L’Enfant des marges est
placé sous le signe de La Marge
d’André Pieyre de Mandiargues (cf. p.70 et 171). Autant dire sous le signe de
l’errance et de l’invasion du rêve dans la réalité brute, ou sous le signe de
la réalité brutalement observée passée au crible de l’imaginaire. Barcelone est
le carrefour de cette réalité, et de cet imaginaire. Franck Pavloff entrelace,
dans une fiction née d’un épisode autobiographique, les espérances inexorablement
déçues de la jeunesse et les réminiscences irrémédiablement irréparables de la
filiation. Dans une langue au plus près du réel, qui sonne juste.
« Ioan organise sa descente aux Enfers. La nuit est tombée. Dans les recoins, pickpockets et malfrats affinent leurs plans. À vous frôler on vous propose de la came ». (p.172)
La Barcelone de Franck
Pavloff est le creuset d’agitations contemporaines et de remugles historiques.

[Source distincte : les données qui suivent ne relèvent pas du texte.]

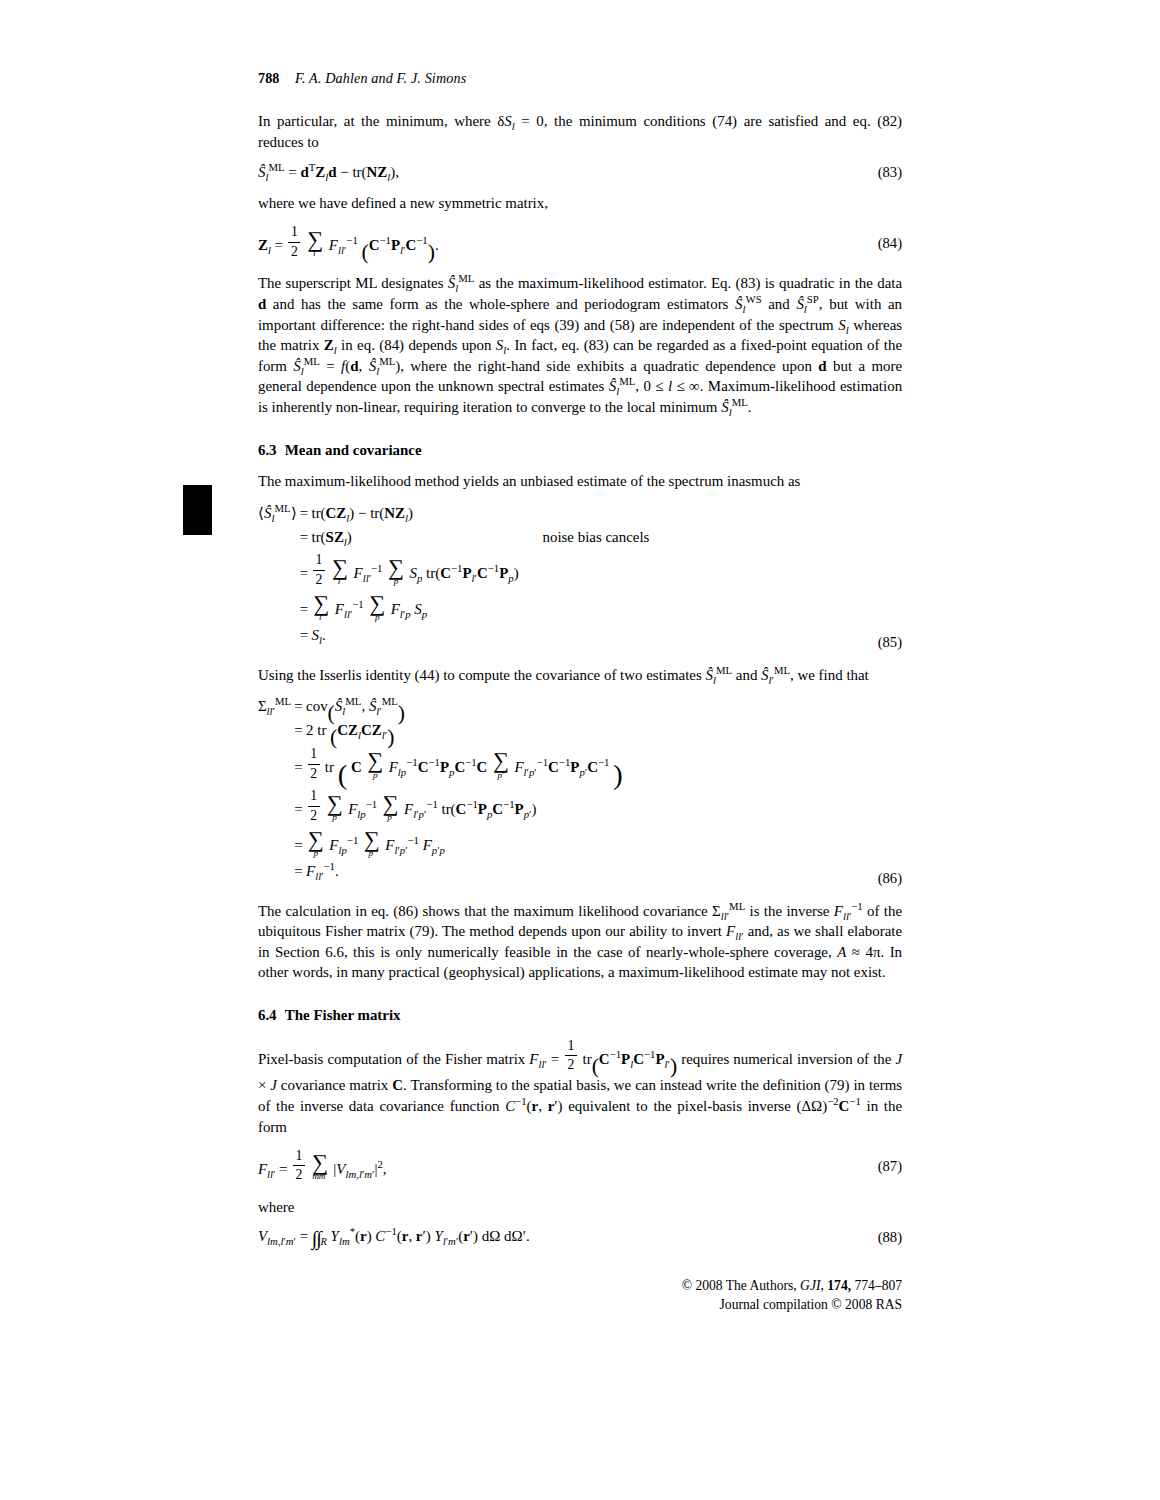788 F. A. Dahlen and F. J. Simons
In particular, at the minimum, where δSl = 0, the minimum conditions (74) are satisfied and eq. (82) reduces to
ŜlML = dTZld − tr(NZl), (83)
where we have defined a new symmetric matrix,
Zl = 12 ∑l′ Fll′−1 (C−1Pl′C−1). (84)
The superscript ML designates ŜlML as the maximum-likelihood estimator. Eq. (83) is quadratic in the data d and has the same form as the whole-sphere and periodogram estimators ŜlWS and ŜlSP, but with an important difference: the right-hand sides of eqs (39) and (58) are independent of the spectrum Sl whereas the matrix Zl in eq. (84) depends upon Sl. In fact, eq. (83) can be regarded as a fixed-point equation of the form ŜlML = f(d, ŜlML), where the right-hand side exhibits a quadratic dependence upon d but a more general dependence upon the unknown spectral estimates ŜlML, 0 ≤ l ≤ ∞. Maximum-likelihood estimation is inherently non-linear, requiring iteration to converge to the local minimum ŜlML.
6.3 Mean and covariance
The maximum-likelihood method yields an unbiased estimate of the spectrum inasmuch as
⟨ŜlML⟩ = tr(CZl) − tr(NZl) = tr(SZl) noise bias cancels = 12 ∑l′ Fll′−1 ∑p Sp tr(C−1Pl′C−1Pp) = ∑l′ Fll′−1 ∑p Fl′p Sp = Sl. (85)
Using the Isserlis identity (44) to compute the covariance of two estimates ŜlML and Ŝl′ML, we find that
Σll′ML = cov(ŜlML, Ŝl′ML) = 2 tr (CZlCZl′) = 12 tr ( C ∑p Flp−1C−1PpC−1C ∑p′ Fl′p′−1C−1Pp′C−1 ) = 12 ∑p Flp−1 ∑p′ Fl′p′−1 tr(C−1PpC−1Pp′) = ∑p Flp−1 ∑p′ Fl′p′−1 Fp′p = Fll′−1. (86)
The calculation in eq. (86) shows that the maximum likelihood covariance Σll′ML is the inverse Fll′−1 of the ubiquitous Fisher matrix (79). The method depends upon our ability to invert Fll′ and, as we shall elaborate in Section 6.6, this is only numerically feasible in the case of nearly-whole-sphere coverage, A ≈ 4π. In other words, in many practical (geophysical) applications, a maximum-likelihood estimate may not exist.
6.4 The Fisher matrix
Pixel-basis computation of the Fisher matrix Fll′ = 12 tr(C−1PlC−1Pl′) requires numerical inversion of the J × J covariance matrix C. Transforming to the spatial basis, we can instead write the definition (79) in terms of the inverse data covariance function C−1(r, r′) equivalent to the pixel-basis inverse (ΔΩ)−2C−1 in the form
Fll′ = 12 ∑mm′ |Vlm,l′m′|2, (87)
where
Vlm,l′m′ = ∫∫R Ylm*(r) C−1(r, r′) Yl′m′(r′) dΩ dΩ′. (88)
© 2008 The Authors, GJI, 174, 774–807
Journal compilation © 2008 RAS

Du bruit et de la fureur, de la peur et de l’espoir, de la mémoire et de la
projection. Au cœur de ce creuset des femmes fortes émergent, fragiles et
infrangibles, engagées et résignées. On retiendra, entre autres, le personnage
de Palita, la Latino-américaine venue en Espagne réparer les mosaïques de Gaudí.
Le parcours de Ioan épouse aussi une géographie mentale basée sur l’allusion et
la réminiscence : ainsi, l’ange de la Siegssäule de Berlin apparaît-il sur
les Ramblas, statue de chair. C’était là le but du voyage.